[The data]
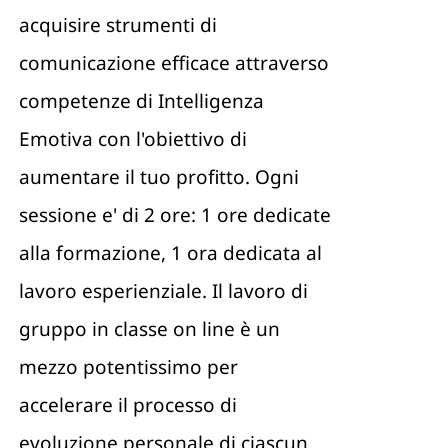
acquisire strumenti di
comunicazione efficace attraverso
competenze di Intelligenza
Emotiva con l'obiettivo di
aumentare il tuo profitto. Ogni
sessione e' di 2 ore: 1 ore dedicate
alla formazione, 1 ora dedicata al
lavoro esperienziale. Il lavoro di
gruppo in classe on line è un
mezzo potentissimo per
accelerare il processo di
evoluzione personale di ciascun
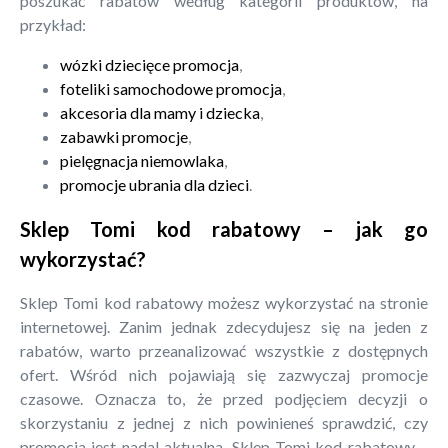
poszukać rabatów według kategorii produktów, na
przykład:
wózki dziecięce promocja
,
foteliki samochodowe promocja
,
akcesoria dla mamy i dziecka
,
zabawki promocje
,
pielęgnacja niemowlaka
,
promocje ubrania dla dzieci
.
Sklep Tomi kod rabatowy – jak go
wykorzystać?
Sklep Tomi kod rabatowy możesz wykorzystać na stronie
internetowej. Zanim jednak zdecydujesz się na jeden z
rabatów, warto przeanalizować wszystkie z dostępnych
ofert. Wśród nich pojawiają się zazwyczaj promocje
czasowe. Oznacza to, że przed podjęciem decyzji o
skorzystaniu z jednej z nich powinieneś sprawdzić, czy
promocja jest nadal aktualna. Sklep Tomi kod rabatowy –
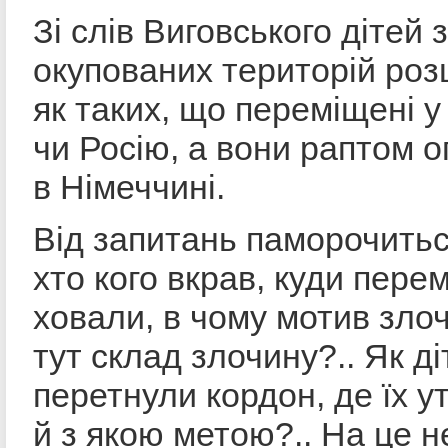
Зі слів Виговського дітей з
окупованих територій ро
як таких, що переміщені у
чи Росію, а вони раптом 
в Німеччині.
Від запитань паморочиться
хто кого вкрав, куди перем
ховали, в чому мотив злоч
тут склад злочину?.. Як ді
перетнули кордон, де їх 
й з якою метою?.. На це 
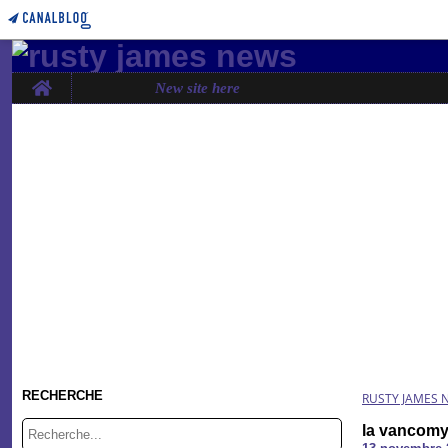
Home
New site here
RECHERCHE
RUSTY JAMES 
la vancomy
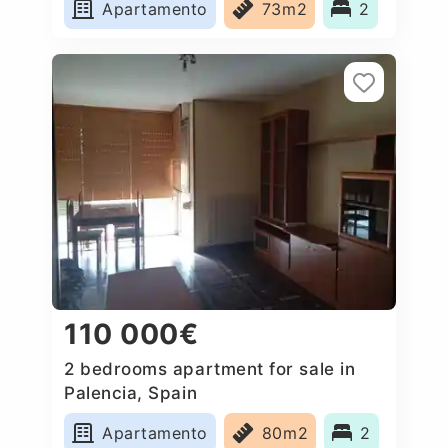
Apartamento
73m2
2
110 000€
2 bedrooms apartment for sale in
Palencia, Spain
Apartamento
80m2
2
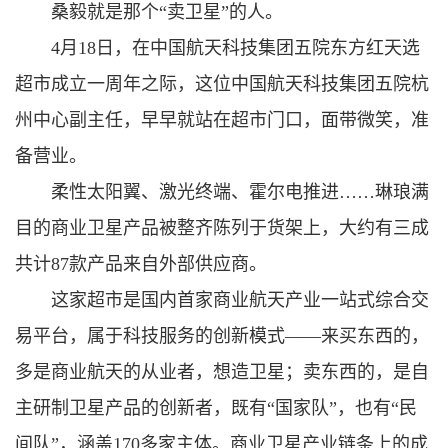
桑毅就是那个“卖卫星”的人。
4月18日，在中国航天科技集团五院东方红天选
超市成立一周年之际，这位中国航天科技集团五院杭
州中心副主任，早早就站在超市门口，面带微笑，准
备营业。
柔性太阳翼、激光终端、霍尔电推进……琳琅满
目的商业卫星产品被整齐陈列于货架上，大约有三成
共计87款产品来自外部供应商。
这家超市是国内首家商业航天产业一站式综合交
易平台，属于科技服务的创新模式——来买东西的，
多是商业航天的从业者，想造卫星；卖东西的，是自
主研制卫星产品的创新者，既有“国家队”，也有“民
间队”，涵盖170多家主体。商业卫星产业链条上的成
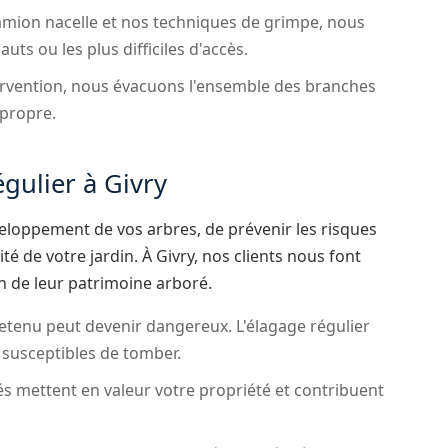
mion nacelle et nos techniques de grimpe, nous
ts ou les plus difficiles d'accès.
rvention, nous évacuons l'ensemble des branches
 propre.
gulier à Givry
eloppement de vos arbres, de prévenir les risques
é de votre jardin. À Givry, nos clients nous font
n de leur patrimoine arboré.
tenu peut devenir dangereux. L'élagage régulier
s susceptibles de tomber.
és mettent en valeur votre propriété et contribuent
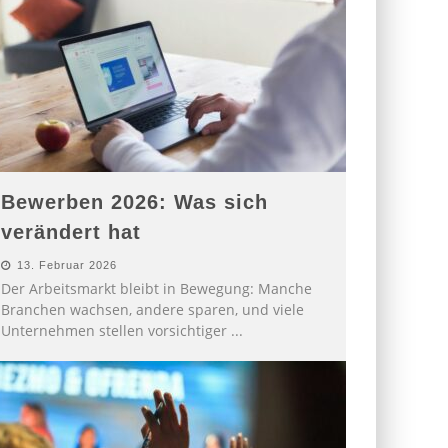
Bewerben 2026: Was sich
verändert hat
13. Februar 2026
Der Arbeitsmarkt bleibt in Bewegung: Manche
Branchen wachsen, andere sparen, und viele
Unternehmen stellen vorsichtiger
...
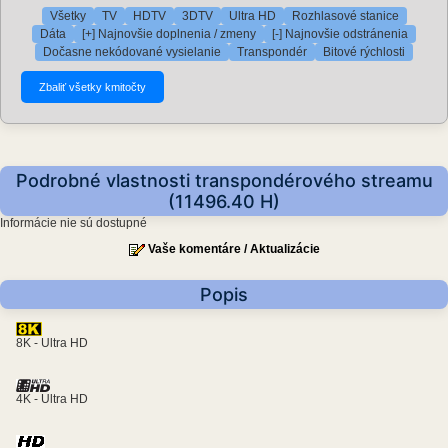
Všetky
TV
HDTV
3DTV
Ultra HD
Rozhlasové stanice
Dáta
[+] Najnovšie doplnenia / zmeny
[-] Najnovšie odstránenia
Dočasne nekódované vysielanie
Transpondér
Bitové rýchlosti
Podrobné vlastnosti transpondérového streamu
(11496.40 H)
Informácie nie sú dostupné
Vaše komentáre / Aktualizácie
Popis
8K - Ultra HD
4K - Ultra HD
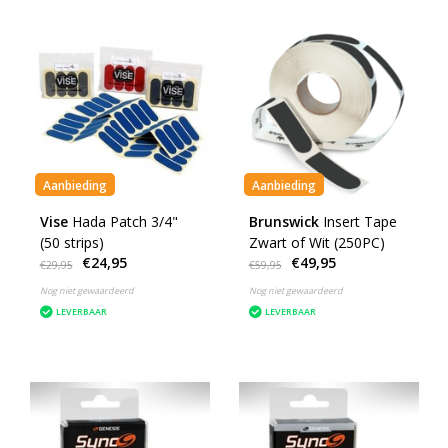
Aanbieding
Aanbieding
Vise
Hada Patch 3/4"
Brunswick
Insert Tape
(50 strips)
Zwart of Wit (250PC)
€24,95
€49,95
€29,95
€59,95
Nog niet gewaardeerd
Nog niet gewaardeerd
LEVERBAAR
LEVERBAAR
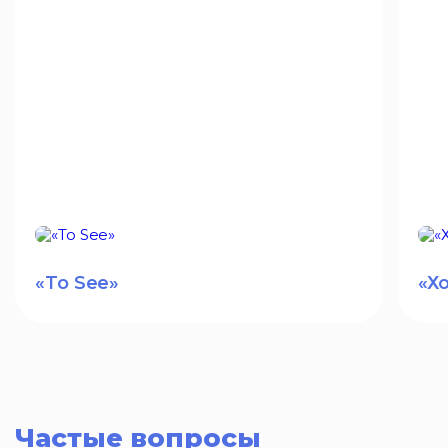
«To See»
«Х
Частые вопросы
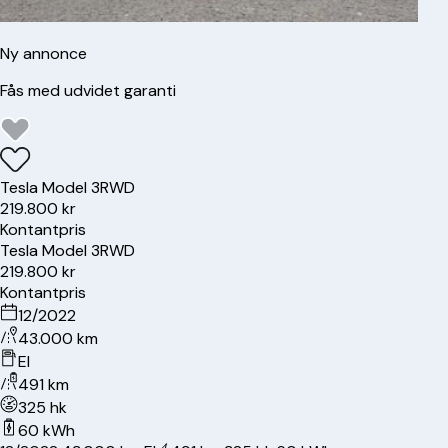
Ny annonce
Fås med udvidet garanti
Tesla
Model 3
RWD
219.800 kr
Kontantpris
Tesla
Model 3
RWD
219.800 kr
Kontantpris
12/2022
43.000 km
El
491 km
325 hk
60 kWh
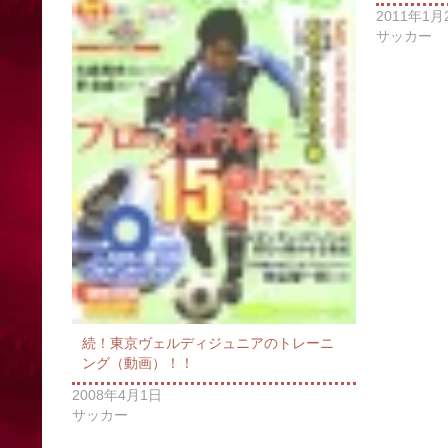
2011年1月
サッカー
続！東京ヴェルディジュニアのトレーニ
ング（動画）！！
2008年4月1日
サッカー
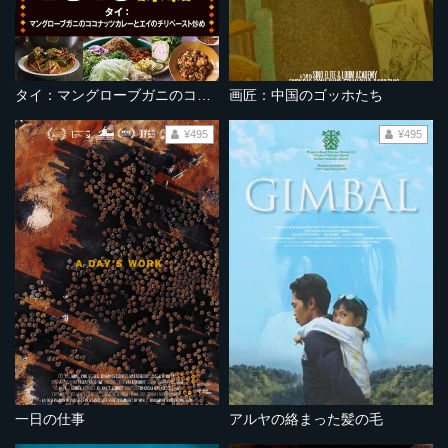
タイ：マングローブガニのココナッツカレーとエイのチリペースト炒め
画匠：中国のゴッホたち
¥495
¥495
一日の仕事
アルヤの絡まった髪の毛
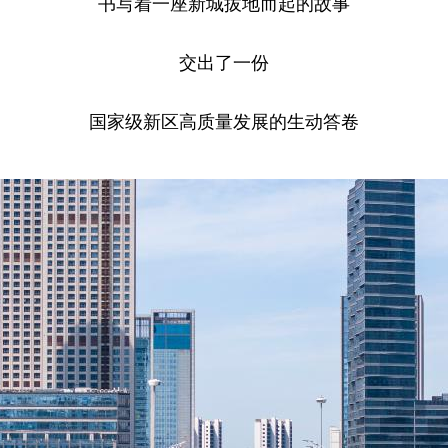
书写着一座新城拔地而起的故事
交出了一份
国家级新区高质量发展的生动答卷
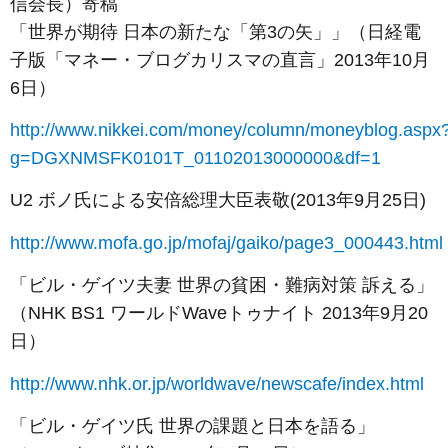
信会長）寄稿
「世界が期待 日本の新たな「第3の矢」」（日経電
子版「マネー・ブログカリスマの直言」2013年10月
6日）
http://www.nikkei.com/money/column/moneyblog.aspx
g=DGXNMSFK0101T_01102013000000&df=1
U2 ボノ氏による安倍総理大臣表敬(2013年9月25日)
http://www.mofa.go.jp/mofaj/gaiko/page3_000443.html
「ビル・ゲイツ夫妻 世界の貧困・難病対策 訴える」
（NHK BS1 ワールドWaveトゥナイト 2013年9月20
日）
http://www.nhk.or.jp/worldwave/newscafe/index.html
「ビル・ゲイツ氏 世界の課題と日本を語る」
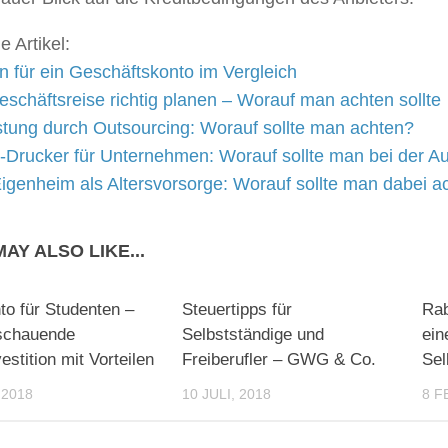
e Artikel:
n für ein Geschäftskonto im Vergleich
eschäftsreise richtig planen – Worauf man achten sollte
stung durch Outsourcing: Worauf sollte man achten?
e-Drucker für Unternehmen: Worauf sollte man bei der A
igenheim als Altersvorsorge: Worauf sollte man dabei a
AY ALSO LIKE...
to für Studenten –
Steuertipps für
Rab
schauende
Selbstständige und
ein
estition mit Vorteilen
Freiberufler – GWG & Co.
Sel
 2018
10 JULI, 2018
8 F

[Exercise goal] Work out how many lines of the material contain "nous". Reply with that number only.

[Response area] 3